What you return must match the entries exactly, except that the pictures are gone.

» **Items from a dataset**
↓

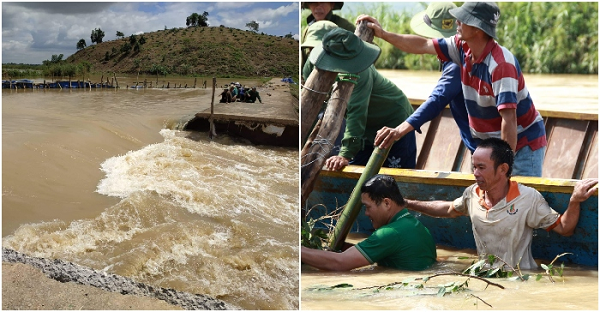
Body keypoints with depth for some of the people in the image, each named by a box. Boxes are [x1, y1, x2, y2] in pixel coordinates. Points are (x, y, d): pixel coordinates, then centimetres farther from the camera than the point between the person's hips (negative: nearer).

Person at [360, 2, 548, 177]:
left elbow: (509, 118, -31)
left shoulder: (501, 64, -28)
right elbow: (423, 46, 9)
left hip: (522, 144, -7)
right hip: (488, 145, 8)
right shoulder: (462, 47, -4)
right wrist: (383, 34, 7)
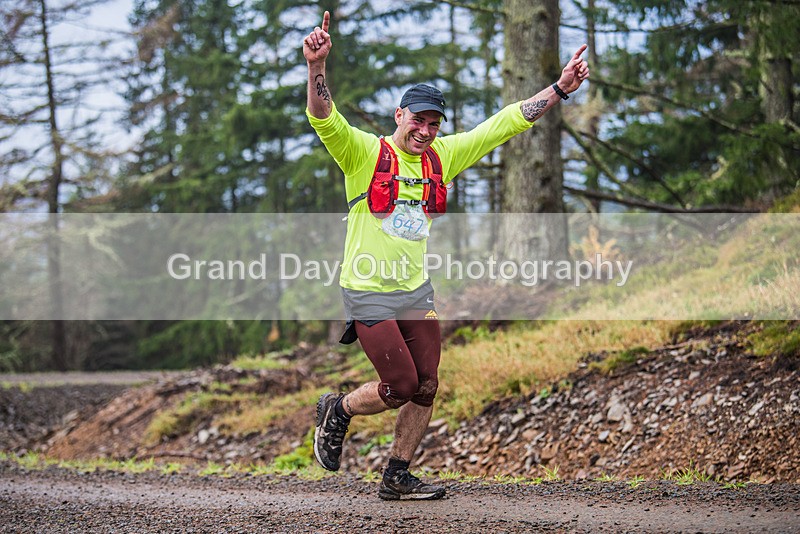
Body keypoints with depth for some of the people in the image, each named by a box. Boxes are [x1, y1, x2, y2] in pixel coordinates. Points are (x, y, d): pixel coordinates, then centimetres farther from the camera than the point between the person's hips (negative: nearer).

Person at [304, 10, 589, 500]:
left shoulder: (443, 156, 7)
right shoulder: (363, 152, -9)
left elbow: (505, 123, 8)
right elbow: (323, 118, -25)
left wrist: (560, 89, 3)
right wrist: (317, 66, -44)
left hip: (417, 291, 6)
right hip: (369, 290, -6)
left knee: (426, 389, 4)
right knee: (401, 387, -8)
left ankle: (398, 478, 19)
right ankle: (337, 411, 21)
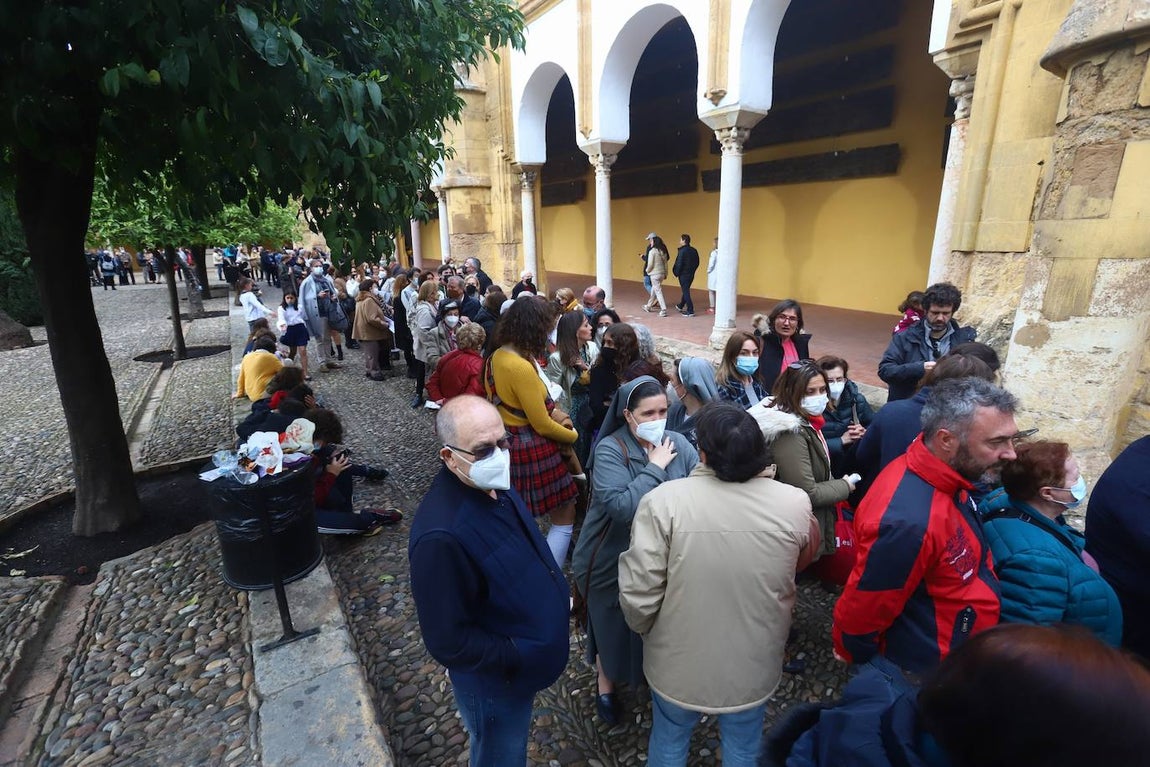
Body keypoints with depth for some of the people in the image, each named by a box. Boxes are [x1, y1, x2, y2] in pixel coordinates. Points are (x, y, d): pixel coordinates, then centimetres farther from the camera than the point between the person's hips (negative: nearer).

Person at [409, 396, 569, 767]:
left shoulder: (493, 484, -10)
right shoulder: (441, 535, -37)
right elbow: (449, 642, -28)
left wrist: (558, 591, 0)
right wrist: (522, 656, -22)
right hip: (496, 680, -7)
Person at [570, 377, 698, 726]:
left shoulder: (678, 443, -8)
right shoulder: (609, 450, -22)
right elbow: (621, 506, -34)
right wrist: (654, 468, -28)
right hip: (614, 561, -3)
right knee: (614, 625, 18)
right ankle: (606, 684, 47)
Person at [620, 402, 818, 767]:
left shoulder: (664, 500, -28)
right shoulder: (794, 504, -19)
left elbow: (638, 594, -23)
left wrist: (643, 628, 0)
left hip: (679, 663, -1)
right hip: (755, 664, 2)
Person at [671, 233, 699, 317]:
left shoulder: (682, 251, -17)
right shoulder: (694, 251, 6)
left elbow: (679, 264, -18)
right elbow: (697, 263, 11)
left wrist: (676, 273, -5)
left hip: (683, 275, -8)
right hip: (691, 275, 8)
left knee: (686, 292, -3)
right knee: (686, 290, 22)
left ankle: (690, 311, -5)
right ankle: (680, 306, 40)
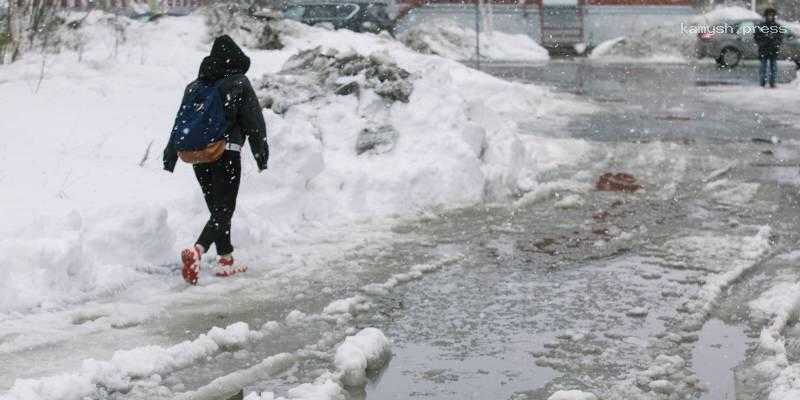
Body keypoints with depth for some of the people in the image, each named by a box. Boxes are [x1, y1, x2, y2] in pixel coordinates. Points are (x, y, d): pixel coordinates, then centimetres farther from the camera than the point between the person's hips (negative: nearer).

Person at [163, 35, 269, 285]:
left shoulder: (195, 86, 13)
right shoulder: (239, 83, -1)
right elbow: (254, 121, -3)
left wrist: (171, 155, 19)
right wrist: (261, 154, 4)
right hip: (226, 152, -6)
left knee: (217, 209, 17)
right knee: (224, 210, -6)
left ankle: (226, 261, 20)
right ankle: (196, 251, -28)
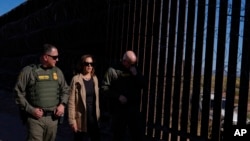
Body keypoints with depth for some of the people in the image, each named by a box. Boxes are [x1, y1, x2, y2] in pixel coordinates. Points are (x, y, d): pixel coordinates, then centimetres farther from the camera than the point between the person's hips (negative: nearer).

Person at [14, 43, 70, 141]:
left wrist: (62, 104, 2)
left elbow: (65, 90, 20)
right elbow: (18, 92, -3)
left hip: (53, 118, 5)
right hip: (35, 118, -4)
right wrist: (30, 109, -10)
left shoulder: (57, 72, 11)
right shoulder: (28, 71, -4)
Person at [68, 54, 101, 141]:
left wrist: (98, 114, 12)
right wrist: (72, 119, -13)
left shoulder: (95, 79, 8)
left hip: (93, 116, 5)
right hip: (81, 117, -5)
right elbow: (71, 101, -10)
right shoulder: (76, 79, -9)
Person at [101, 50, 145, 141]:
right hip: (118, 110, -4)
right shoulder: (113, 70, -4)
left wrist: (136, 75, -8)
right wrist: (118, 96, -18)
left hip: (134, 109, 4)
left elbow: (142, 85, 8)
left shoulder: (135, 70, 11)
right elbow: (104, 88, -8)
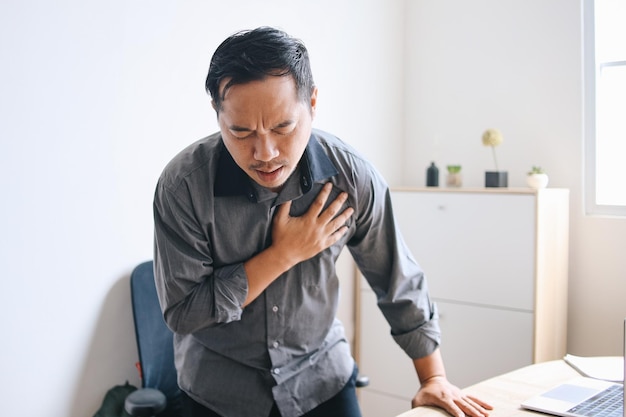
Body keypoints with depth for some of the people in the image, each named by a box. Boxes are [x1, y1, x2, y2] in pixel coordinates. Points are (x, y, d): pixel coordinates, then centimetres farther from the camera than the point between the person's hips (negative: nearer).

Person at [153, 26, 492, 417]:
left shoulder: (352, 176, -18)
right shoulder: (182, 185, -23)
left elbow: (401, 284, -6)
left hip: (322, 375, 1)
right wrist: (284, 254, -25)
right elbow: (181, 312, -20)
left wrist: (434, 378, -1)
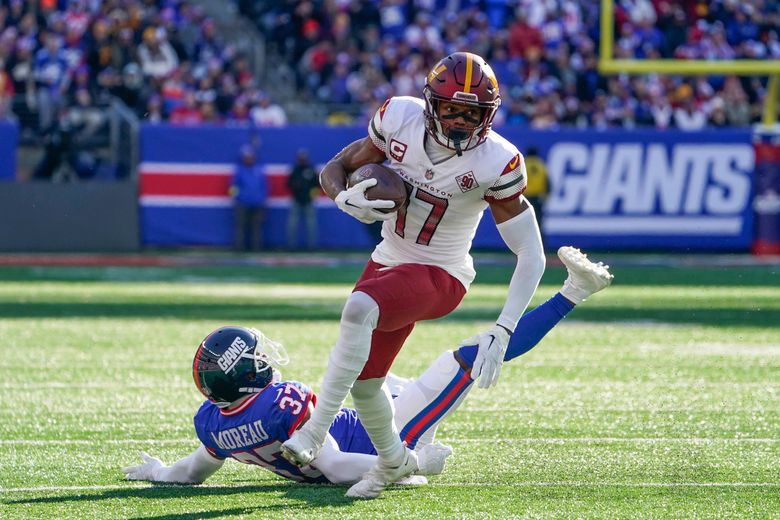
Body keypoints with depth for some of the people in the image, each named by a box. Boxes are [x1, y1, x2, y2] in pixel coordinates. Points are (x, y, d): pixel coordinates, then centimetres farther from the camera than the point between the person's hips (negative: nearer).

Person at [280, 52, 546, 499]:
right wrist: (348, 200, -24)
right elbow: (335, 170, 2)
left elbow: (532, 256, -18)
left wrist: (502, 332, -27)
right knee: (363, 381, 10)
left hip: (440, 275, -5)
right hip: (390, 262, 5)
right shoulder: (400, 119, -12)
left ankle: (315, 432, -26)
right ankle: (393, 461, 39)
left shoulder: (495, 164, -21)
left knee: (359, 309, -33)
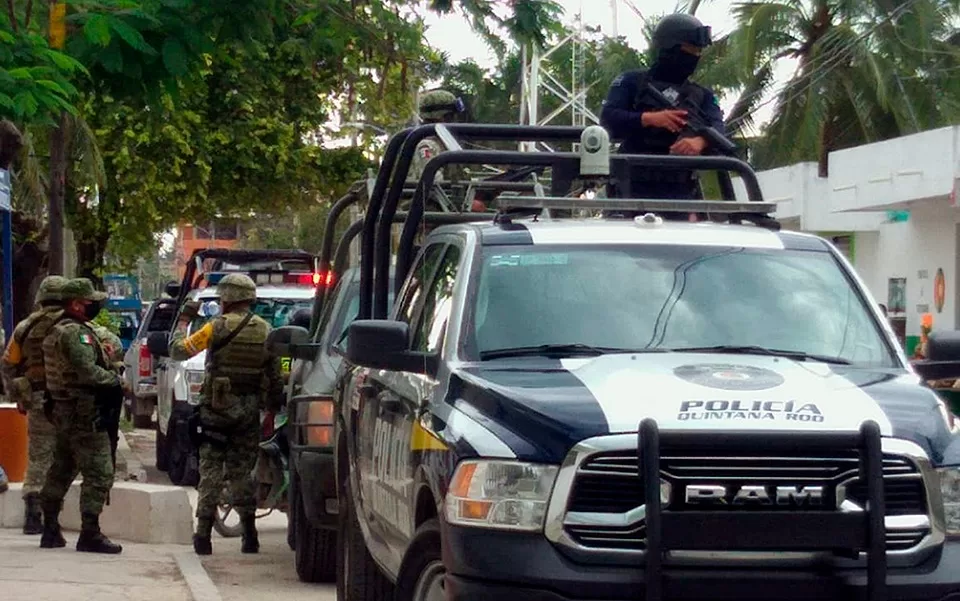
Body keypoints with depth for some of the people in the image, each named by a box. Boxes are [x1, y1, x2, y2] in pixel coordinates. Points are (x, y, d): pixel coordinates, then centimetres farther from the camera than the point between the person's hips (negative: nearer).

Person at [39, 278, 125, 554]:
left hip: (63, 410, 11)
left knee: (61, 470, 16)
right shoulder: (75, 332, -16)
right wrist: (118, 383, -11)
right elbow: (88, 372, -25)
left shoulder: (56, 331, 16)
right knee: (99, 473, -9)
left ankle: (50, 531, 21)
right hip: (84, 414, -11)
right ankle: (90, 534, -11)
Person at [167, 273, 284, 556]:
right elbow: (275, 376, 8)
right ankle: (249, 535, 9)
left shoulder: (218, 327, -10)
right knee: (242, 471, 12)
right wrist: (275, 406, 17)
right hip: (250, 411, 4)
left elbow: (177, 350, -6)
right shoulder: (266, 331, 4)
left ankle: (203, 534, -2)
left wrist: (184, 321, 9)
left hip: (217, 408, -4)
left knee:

↑

» **Response below**
Body keypoints with depth for some of the people in the image, each named by a box. Boxes are [x1, y1, x2, y2] in pixel coordinates. Points are (x, y, d): pixel coordinates, then centimetres farther from the camera than the point between the person's hips (negative: nearer).

Person at [360, 2, 548, 177]:
left elbow: (509, 118, -31)
left shoulder: (501, 64, -28)
right elbow: (423, 46, 9)
left hip: (522, 144, -7)
right hip: (488, 145, 8)
right shoulder: (462, 47, -4)
right wrist: (383, 34, 7)
Body keypoints with depth for some of the people in the image, each named by a box. Boxes are [x1, y1, x2, y2] in pixel coordinates. Points are (x, y, d): pixel coordinates, then centimetres farther from the camera than the point between the person's hips (negative: nearer).

Person at [304, 10, 589, 500]:
left shoulder: (443, 156, 7)
right shoulder: (363, 152, -9)
left elbow: (505, 123, 8)
right elbow: (323, 118, -25)
left wrist: (560, 89, 3)
right wrist: (317, 66, -44)
left hip: (417, 291, 6)
right hip: (369, 290, -6)
left knee: (426, 389, 4)
right knee: (401, 387, -8)
left ankle: (398, 478, 19)
right ankle: (337, 411, 21)
Body keypoints with depth for some of the people in the image, each named by a box. Boxes are [x1, y1, x2, y2] in pixel coordinates. Points are (x, y, d): pixel coordinates, then centimetres farther from the camera than the point between the person's hips (negative: nearer).

Person at [409, 396, 569, 767]:
left shoulder: (493, 484, -10)
right shoulder: (441, 535, -37)
right elbow: (449, 642, -28)
left wrist: (558, 591, 0)
right wrist: (522, 656, -22)
right hip: (496, 680, -7)
Person at [570, 377, 698, 726]:
left shoulder: (678, 443, -8)
right shoulder: (609, 450, -22)
right elbow: (621, 506, -34)
right wrist: (654, 468, -28)
right hip: (614, 561, -3)
right knee: (614, 625, 18)
right ankle: (606, 684, 47)
Person at [620, 402, 818, 767]:
left shoulder: (664, 500, -28)
right shoulder: (794, 504, -19)
left elbow: (638, 594, -23)
left wrist: (643, 628, 0)
left hip: (679, 663, -1)
right hip: (755, 664, 2)
Person at [671, 233, 699, 317]:
left shoulder: (682, 251, -17)
right shoulder: (694, 251, 6)
left elbow: (679, 264, -18)
right elbow: (697, 263, 11)
left wrist: (676, 273, -5)
left hip: (683, 275, -8)
right hip: (691, 275, 8)
left knee: (686, 292, -3)
right knee: (686, 290, 22)
left ankle: (690, 311, -5)
right ankle: (680, 306, 40)
Body keypoints with depth for some of the people in the image, each named by a box. Boxes are [x1, y1, x2, y2] in pixel coordinates. Points are (x, y, d): pixel coordinates, then centimetres farther from the camera than the point between the person's hips (negative: nearer).

Person at [163, 35, 269, 285]:
left shoulder: (195, 86, 13)
right shoulder: (239, 83, -1)
right elbow: (254, 121, -3)
left wrist: (171, 155, 19)
right wrist: (261, 154, 4)
right hip: (226, 152, -6)
left knee: (217, 209, 17)
right knee: (224, 210, -6)
left ankle: (226, 261, 20)
right ankle: (196, 251, -28)
Body keypoints with depth for some of the people in the image, each named by a box. Boxes are [x1, y1, x2, y2] in pixel coordinates. Points are (x, y, d): pixel coordinates, then centimetres farther from the camera than the point between the person's hips (negative: nearer).

Person at [14, 43, 70, 141]:
left wrist: (62, 104, 2)
left elbow: (65, 90, 20)
right elbow: (18, 92, -3)
left hip: (53, 118, 5)
right hip: (35, 118, -4)
right wrist: (30, 109, -10)
left shoulder: (57, 72, 11)
right shoulder: (28, 71, -4)
Person at [68, 54, 101, 141]:
left wrist: (98, 114, 12)
right wrist: (72, 119, -13)
left shoulder: (95, 79, 8)
left hip: (93, 116, 5)
right hip: (81, 117, -5)
right elbow: (71, 101, -10)
right shoulder: (76, 79, -9)
Person at [101, 50, 145, 141]:
right hip: (118, 110, -4)
right shoulder: (113, 70, -4)
left wrist: (136, 75, -8)
right wrist: (118, 96, -18)
left hip: (134, 109, 4)
left elbow: (142, 85, 8)
left shoulder: (135, 70, 11)
right elbow: (104, 88, -8)
Body keypoints with depth for some of the people in the image, each named by a box. Boxes are [x1, y1, x2, y2] in pixel coordinates. Points are (x, y, d): pixel coordinates, then centimetres farther from the camera than the point between the person's hips (negative: nearer).

Person at [153, 26, 492, 417]:
left shoulder: (352, 176, -18)
right shoulder: (182, 185, -23)
left elbow: (401, 284, -6)
left hip: (322, 375, 1)
right wrist: (284, 254, -25)
right elbow: (181, 312, -20)
left wrist: (434, 378, -1)
Body keypoints with depth for some of the people in the image, each named by a box. Boxes are [x1, y1, x2, y2] in pixel coordinates. Points are (x, y, d): pixel coordinates, then centimetres farther from the camera than the point between the person's hips (negative: nearer).

Person at [280, 52, 546, 499]:
right wrist: (348, 200, -24)
right elbow: (335, 170, 2)
left elbow: (532, 256, -18)
left wrist: (502, 332, -27)
right knee: (363, 381, 10)
left hip: (440, 275, -5)
right hip: (390, 262, 5)
right shoulder: (400, 119, -12)
left ankle: (315, 432, -26)
right ankle: (393, 461, 39)
left shoulder: (495, 164, -21)
left knee: (359, 309, -33)
Body keypoints with depth for some of the people in the image, each named by a box. Boxes are [x1, y1, x2, y2] in pixel coordinates. Points are (x, y, d): pixel coordinates, then centimetres farther from the camera than the point between the person's hips (negative: nearer).

Person at [39, 278, 125, 554]:
left hip: (63, 410, 11)
left knee: (61, 470, 16)
right shoulder: (75, 332, -16)
right wrist: (118, 383, -11)
right elbow: (88, 372, -25)
left shoulder: (56, 331, 16)
right knee: (99, 473, -9)
left ankle: (50, 531, 21)
right hip: (84, 414, -11)
right ankle: (90, 534, -11)
Person at [167, 273, 284, 556]:
right elbow: (275, 376, 8)
right ankle: (249, 535, 9)
left shoulder: (218, 327, -10)
right knee: (242, 471, 12)
right wrist: (275, 406, 17)
right hip: (250, 411, 4)
left elbow: (177, 350, -6)
right shoulder: (266, 331, 4)
left ankle: (203, 534, -2)
left wrist: (184, 321, 9)
left hip: (217, 408, -4)
left knee:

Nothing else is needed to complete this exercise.